Some people say a community center is just a babysitting service for the “bad” kids in the streets. I say that because literally, someone just told me that. When a family lives in poverty, below poverty, and for generations, it is difficult to see any other way. And, everyday is a struggle. Whether just getting to work via the bus, while getting the kids to school, how can a family pay 13k a year in after care? The alternative is the street. Out of school time, that is education based, at no cost, is critical for families in poverty. Bottom line, community centers like ours work, education based. With support and education we can end generational poverty. Everything is extremely difficult in poverty, and it is a constant struggle. What someone with a fairly good living can take care of in 5 minutes, a family in poverty may take an 8 hour day of riding buses from one side of the city to the other. We have several families how that the parents have continued their education and are finally seeing progress. But, it took a village….takes a village. It takes great schools, great city transportation, city oversight on slum lords, good policing, a system that works to protect our children and assist the families, access to support, groceries, health care, and rehabilitation, it takes a safe place for children to learn and grow after school and summer. It means being able to bathe, have clothes for an interview, job training, a bank account and a home. We may work with kids and families in school, home (We do visits to both) and offer our educational programs at no cost, we also provide resources, BUT, ultimately the parents and caregivers in the family have to make a choice. We fight with each family from beginning to end, but the family has to sign on or we can only get so far. Every child, every family has a different story at the center, and all are very tough and heartbreaking at times, but each day we remain hopeful.

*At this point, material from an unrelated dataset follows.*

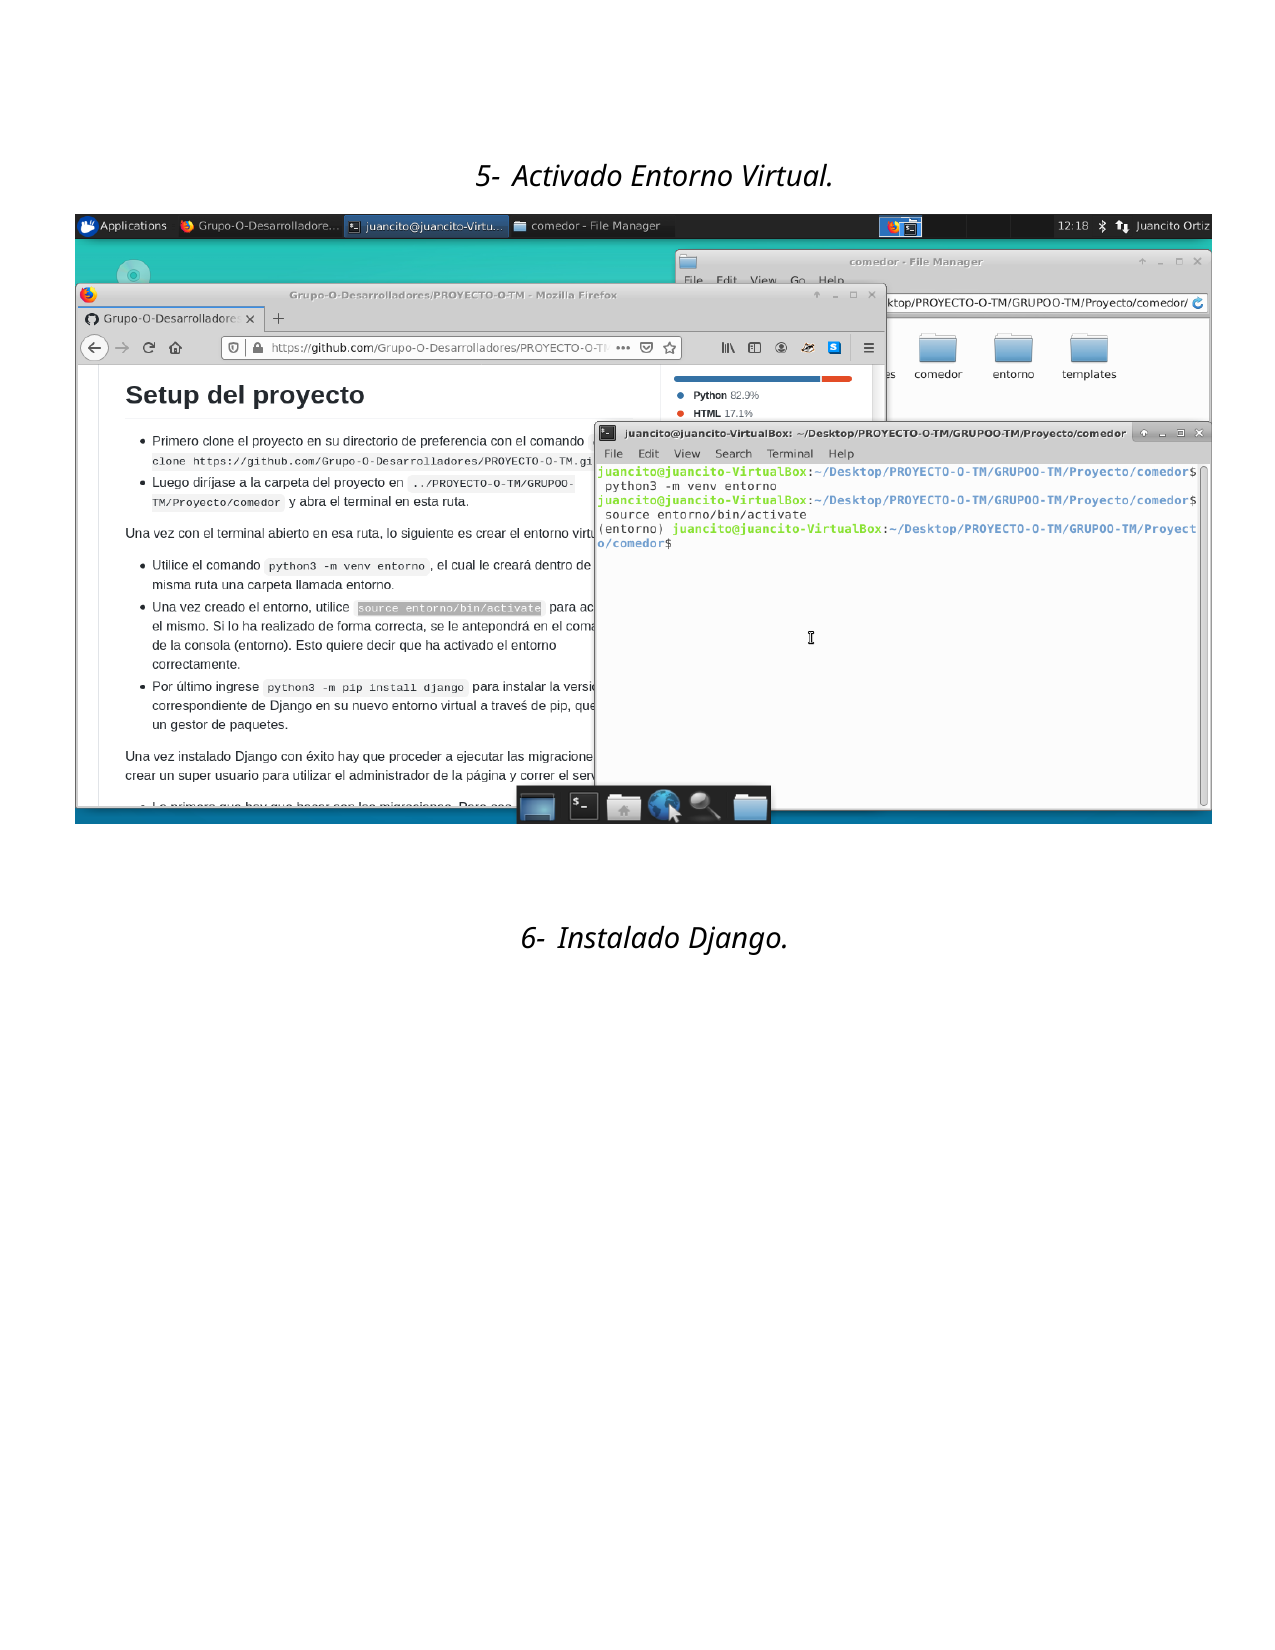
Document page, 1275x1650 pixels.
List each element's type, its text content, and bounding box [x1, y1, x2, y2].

Crowdfunding Campaign: bit.ly/2PPKq7Z
More about St. Francis Neighborhood Center:
St. Francis Neighborhood Center is the oldest neighborhood center providing enrichment in all of Baltimore City! Our mission is committed to ending generational poverty through education, inspiring self-esteem, self-improvement, and strengthening connections to the community. We are mostly known for youth development programs and resources for children and families living below the federal poverty line.
Christi Green’s bio:
In October 2012, Chrisi Green was hired as Executive Director of the St. Francis Neighborhood Center. Christi has a B.A. in Speech Communications from Miami University of Ohio; and a M.A. in Theological Studies from the University of Dayton with an emphasis on education and counseling. She has nearly 20 years of nonprofit executive management. Christi has a unique mix of corporate and nonprofit experience including top steel sales for a steel service company and year with the Archdiocese of Cincinnati. What brought Christi to Baltimore in 2010 from Ohio was to work for Corporate Sylvan Learning Center, Baltimore, as a Flagship Center Director for the nation, setting the precedent as the number one corporate center for sales and education loans. However, missing the nonprofit sector, St. Francis Neightborhood Center stole her heart.